**Task data**
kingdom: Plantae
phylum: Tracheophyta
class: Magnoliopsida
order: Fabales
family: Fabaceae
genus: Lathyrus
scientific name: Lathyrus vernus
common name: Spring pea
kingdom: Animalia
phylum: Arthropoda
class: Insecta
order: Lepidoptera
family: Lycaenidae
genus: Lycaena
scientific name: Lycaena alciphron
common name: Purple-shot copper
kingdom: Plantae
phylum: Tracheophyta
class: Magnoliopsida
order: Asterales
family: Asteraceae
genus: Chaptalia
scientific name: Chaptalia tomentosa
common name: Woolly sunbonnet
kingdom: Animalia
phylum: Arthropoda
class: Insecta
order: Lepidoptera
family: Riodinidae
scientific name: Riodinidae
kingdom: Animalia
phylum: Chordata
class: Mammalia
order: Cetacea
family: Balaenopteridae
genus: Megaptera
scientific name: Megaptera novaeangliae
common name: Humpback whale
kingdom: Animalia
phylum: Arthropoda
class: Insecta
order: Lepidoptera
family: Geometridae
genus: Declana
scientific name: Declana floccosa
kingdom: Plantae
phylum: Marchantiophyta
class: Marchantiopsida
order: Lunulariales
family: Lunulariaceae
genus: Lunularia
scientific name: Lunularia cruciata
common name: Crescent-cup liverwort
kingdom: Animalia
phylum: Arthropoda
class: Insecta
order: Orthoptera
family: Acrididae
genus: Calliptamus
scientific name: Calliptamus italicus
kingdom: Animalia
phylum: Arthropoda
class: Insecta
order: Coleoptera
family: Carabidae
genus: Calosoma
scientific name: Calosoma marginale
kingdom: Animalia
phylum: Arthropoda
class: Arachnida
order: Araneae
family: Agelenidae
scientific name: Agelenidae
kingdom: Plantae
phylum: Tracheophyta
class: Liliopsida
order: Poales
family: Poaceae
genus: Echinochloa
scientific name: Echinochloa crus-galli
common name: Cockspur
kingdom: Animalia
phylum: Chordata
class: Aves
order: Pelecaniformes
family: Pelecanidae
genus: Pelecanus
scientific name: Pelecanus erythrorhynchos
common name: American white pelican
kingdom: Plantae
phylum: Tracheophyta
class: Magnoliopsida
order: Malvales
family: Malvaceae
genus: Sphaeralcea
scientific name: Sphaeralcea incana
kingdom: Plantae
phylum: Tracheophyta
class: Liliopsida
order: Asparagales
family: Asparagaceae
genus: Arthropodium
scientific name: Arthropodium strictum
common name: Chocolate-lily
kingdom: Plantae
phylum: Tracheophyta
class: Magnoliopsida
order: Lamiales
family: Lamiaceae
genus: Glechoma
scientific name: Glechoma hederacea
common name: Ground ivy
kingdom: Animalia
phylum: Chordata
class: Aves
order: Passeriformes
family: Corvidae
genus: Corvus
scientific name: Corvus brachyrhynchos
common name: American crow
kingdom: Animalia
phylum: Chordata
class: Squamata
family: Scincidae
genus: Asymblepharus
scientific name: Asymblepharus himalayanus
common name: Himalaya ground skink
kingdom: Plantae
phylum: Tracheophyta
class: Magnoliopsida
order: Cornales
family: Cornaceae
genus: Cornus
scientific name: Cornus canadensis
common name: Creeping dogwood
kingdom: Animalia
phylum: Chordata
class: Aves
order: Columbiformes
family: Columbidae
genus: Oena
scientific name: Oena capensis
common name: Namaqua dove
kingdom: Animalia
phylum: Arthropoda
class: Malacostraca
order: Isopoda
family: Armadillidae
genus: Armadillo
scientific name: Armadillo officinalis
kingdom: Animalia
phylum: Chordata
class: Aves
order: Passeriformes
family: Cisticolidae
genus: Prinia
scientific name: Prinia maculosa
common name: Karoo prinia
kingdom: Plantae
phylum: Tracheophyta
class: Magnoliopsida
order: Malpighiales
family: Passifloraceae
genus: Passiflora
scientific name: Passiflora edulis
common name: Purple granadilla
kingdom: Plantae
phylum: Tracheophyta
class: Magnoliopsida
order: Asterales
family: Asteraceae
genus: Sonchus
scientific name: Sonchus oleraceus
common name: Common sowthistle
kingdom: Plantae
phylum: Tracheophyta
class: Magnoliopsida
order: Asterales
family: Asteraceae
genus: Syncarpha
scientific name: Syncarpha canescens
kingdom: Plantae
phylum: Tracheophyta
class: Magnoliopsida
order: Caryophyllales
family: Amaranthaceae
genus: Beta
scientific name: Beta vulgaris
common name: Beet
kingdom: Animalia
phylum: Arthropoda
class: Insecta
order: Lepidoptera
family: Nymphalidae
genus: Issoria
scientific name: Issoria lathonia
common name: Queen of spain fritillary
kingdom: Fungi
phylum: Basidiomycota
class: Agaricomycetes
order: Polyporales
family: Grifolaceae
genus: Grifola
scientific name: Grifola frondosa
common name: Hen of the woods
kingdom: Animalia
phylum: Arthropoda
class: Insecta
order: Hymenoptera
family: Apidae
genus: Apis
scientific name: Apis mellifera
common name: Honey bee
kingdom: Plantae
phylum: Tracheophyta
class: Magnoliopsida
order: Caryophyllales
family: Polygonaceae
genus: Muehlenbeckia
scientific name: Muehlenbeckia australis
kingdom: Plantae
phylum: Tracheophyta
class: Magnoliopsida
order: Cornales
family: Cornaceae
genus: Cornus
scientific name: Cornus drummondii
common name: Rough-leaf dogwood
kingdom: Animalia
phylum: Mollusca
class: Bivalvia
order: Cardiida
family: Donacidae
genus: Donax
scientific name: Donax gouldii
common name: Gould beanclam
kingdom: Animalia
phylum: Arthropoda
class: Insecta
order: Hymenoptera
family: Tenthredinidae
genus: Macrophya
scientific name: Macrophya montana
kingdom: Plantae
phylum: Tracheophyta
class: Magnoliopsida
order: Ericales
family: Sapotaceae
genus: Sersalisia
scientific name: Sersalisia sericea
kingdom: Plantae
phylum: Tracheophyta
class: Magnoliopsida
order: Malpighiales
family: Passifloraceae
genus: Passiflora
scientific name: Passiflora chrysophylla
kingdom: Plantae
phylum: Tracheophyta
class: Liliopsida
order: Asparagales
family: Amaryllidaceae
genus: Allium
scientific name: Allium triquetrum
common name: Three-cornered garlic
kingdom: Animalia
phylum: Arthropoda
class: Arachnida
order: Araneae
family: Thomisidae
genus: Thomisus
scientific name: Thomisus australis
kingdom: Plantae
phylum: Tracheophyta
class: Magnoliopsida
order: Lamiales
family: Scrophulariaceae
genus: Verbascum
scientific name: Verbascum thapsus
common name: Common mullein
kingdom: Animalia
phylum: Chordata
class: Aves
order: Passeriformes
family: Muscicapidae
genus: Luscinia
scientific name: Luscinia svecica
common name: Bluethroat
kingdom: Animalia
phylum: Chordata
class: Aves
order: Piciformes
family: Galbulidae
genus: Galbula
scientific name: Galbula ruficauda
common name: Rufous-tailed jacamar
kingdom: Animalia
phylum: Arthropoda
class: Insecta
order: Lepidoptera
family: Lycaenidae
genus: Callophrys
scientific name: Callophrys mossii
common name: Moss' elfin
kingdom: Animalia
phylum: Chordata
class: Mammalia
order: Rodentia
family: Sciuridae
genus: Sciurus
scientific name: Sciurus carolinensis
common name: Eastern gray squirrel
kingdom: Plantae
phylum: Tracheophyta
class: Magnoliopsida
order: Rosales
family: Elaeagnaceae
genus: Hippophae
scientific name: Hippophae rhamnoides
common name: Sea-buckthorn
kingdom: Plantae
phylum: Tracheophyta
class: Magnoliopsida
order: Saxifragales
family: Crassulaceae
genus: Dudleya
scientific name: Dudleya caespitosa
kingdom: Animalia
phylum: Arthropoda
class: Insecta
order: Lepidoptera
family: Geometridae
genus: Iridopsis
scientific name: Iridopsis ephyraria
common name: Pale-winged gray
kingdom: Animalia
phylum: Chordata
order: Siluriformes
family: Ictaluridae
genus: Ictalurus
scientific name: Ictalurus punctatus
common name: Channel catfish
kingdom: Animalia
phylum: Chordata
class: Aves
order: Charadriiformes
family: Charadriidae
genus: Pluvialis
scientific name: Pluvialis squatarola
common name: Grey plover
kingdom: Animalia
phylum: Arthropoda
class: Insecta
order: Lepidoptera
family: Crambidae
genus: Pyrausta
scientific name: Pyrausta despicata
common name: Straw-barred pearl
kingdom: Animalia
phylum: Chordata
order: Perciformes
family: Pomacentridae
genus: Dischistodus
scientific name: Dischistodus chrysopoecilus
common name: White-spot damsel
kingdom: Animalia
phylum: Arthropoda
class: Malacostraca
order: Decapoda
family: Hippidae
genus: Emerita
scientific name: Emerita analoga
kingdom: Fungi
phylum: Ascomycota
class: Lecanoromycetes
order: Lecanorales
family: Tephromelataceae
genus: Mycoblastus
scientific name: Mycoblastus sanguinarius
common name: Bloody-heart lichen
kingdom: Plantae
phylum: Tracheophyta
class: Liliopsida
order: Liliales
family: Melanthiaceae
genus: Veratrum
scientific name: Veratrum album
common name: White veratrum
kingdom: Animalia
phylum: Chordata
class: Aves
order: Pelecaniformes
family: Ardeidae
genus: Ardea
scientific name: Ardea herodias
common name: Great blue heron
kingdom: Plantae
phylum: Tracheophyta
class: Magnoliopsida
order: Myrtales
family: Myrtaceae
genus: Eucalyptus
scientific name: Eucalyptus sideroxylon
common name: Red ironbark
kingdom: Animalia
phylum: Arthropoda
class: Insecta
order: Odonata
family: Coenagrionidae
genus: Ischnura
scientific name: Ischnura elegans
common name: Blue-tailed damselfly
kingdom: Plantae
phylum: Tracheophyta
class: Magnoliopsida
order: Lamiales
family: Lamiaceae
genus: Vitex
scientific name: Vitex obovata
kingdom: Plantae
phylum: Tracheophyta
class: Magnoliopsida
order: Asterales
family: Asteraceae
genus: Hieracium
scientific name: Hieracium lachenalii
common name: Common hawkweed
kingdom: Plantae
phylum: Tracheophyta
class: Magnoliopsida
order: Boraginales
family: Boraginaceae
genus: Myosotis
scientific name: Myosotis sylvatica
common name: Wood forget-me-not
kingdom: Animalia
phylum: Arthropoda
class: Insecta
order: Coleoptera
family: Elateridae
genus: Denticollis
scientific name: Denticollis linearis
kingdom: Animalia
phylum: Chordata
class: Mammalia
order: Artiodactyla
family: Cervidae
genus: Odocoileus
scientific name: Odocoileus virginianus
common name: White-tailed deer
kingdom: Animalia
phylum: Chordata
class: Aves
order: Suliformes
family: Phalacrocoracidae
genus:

**Goal**
Transcribe verbatim the lines of the listing from the one containing "family: Agelenidae" through the one containing "genus: Arthropodium", both included.

**Worked solution**
family: Agelenidae
scientific name: Agelenidae
kingdom: Plantae
phylum: Tracheophyta
class: Liliopsida
order: Poales
family: Poaceae
genus: Echinochloa
scientific name: Echinochloa crus-galli
common name: Cockspur
kingdom: Animalia
phylum: Chordata
class: Aves
order: Pelecaniformes
family: Pelecanidae
genus: Pelecanus
scientific name: Pelecanus erythrorhynchos
common name: American white pelican
kingdom: Plantae
phylum: Tracheophyta
class: Magnoliopsida
order: Malvales
family: Malvaceae
genus: Sphaeralcea
scientific name: Sphaeralcea incana
kingdom: Plantae
phylum: Tracheophyta
class: Liliopsida
order: Asparagales
family: Asparagaceae
genus: Arthropodium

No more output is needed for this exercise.